Description of the task:
If a line in the records below holds the word "with", copy it.

Records shown:
Content starts

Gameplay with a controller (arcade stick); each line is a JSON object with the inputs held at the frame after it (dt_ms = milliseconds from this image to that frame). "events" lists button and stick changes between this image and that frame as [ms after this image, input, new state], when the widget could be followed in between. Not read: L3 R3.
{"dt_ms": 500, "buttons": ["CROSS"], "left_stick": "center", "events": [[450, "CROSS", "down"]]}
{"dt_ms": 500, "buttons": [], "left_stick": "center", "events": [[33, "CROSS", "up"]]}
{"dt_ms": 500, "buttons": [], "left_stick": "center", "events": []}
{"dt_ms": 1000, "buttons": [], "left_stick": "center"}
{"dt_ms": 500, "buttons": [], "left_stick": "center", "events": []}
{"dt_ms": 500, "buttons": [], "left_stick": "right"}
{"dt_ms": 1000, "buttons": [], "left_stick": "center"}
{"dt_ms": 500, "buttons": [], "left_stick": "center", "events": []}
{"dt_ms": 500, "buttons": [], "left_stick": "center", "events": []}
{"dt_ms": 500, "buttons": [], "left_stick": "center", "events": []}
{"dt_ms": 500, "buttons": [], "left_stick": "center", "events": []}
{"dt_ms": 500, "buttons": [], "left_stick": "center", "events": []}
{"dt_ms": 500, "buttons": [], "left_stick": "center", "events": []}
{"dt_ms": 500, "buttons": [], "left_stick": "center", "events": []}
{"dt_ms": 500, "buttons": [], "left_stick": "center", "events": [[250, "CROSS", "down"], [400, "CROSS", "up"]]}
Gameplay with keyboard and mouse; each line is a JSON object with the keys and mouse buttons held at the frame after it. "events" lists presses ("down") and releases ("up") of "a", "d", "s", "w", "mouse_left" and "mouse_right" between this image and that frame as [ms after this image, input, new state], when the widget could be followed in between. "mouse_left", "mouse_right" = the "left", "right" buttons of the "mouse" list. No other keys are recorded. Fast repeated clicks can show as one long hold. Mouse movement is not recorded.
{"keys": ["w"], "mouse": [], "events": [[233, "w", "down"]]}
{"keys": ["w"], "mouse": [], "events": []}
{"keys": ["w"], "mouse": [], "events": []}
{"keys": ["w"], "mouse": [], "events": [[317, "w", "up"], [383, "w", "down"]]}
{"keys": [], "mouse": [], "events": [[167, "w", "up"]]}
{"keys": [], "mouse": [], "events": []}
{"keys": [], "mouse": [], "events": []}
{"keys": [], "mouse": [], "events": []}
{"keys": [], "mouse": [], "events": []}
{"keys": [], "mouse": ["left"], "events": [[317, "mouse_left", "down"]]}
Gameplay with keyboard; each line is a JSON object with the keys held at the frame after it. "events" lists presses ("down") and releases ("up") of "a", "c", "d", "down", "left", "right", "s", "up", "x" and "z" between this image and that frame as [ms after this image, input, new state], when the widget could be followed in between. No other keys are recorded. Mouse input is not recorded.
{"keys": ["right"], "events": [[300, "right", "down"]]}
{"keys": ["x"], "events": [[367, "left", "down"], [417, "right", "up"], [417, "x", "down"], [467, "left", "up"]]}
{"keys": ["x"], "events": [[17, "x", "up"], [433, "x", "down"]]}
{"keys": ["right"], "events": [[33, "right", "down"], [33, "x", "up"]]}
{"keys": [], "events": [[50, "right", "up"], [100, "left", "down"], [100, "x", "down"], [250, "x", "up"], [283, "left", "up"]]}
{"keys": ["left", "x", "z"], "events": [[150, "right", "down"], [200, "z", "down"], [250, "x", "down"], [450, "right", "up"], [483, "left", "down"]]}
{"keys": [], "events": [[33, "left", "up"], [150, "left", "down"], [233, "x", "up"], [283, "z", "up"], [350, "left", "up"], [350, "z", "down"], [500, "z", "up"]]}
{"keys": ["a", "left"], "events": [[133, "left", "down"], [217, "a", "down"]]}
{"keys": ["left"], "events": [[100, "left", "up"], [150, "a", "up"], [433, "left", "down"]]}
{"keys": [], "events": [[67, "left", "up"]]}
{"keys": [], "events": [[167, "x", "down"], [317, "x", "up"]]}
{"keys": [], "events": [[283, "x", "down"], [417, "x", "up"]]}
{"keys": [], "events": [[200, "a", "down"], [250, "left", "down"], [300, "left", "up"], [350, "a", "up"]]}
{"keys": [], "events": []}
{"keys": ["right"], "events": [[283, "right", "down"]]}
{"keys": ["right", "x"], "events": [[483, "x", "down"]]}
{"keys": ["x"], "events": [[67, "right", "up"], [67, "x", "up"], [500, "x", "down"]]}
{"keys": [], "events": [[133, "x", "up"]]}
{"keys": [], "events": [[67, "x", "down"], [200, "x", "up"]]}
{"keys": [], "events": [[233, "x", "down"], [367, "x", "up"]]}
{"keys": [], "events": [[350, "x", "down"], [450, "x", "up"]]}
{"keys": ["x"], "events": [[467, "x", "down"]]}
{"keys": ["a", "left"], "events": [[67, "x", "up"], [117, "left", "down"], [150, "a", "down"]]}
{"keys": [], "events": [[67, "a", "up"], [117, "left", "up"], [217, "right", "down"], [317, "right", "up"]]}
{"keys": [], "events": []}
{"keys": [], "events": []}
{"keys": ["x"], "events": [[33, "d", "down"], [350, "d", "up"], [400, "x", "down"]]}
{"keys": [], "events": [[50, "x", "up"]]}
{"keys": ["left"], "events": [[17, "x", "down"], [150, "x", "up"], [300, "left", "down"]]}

Content ends

Response to the exercise:
Gameplay with a controller (arcade stick); each line is a JSON object with the inputs held at the frame after it (dt_ms = milliseconds from this image to that frame). "events" lists button and stick changes between this image and that frame as [ms after this image, input, new state], when the widget could be followed in between. Not read: L3 R3.
Gameplay with keyboard and mouse; each line is a JSON object with the keys and mouse buttons held at the frame after it. "events" lists presses ("down") and releases ("up") of "a", "d", "s", "w", "mouse_left" and "mouse_right" between this image and that frame as [ms after this image, input, new state], when the widget could be followed in between. "mouse_left", "mouse_right" = the "left", "right" buttons of the "mouse" list. No other keys are recorded. Fast repeated clicks can show as one long hold. Mouse movement is not recorded.
Gameplay with keyboard; each line is a JSON object with the keys held at the frame after it. "events" lists presses ("down") and releases ("up") of "a", "c", "d", "down", "left", "right", "s", "up", "x" and "z" between this image and that frame as [ms after this image, input, new state], when the widget could be followed in between. No other keys are recorded. Mouse input is not recorded.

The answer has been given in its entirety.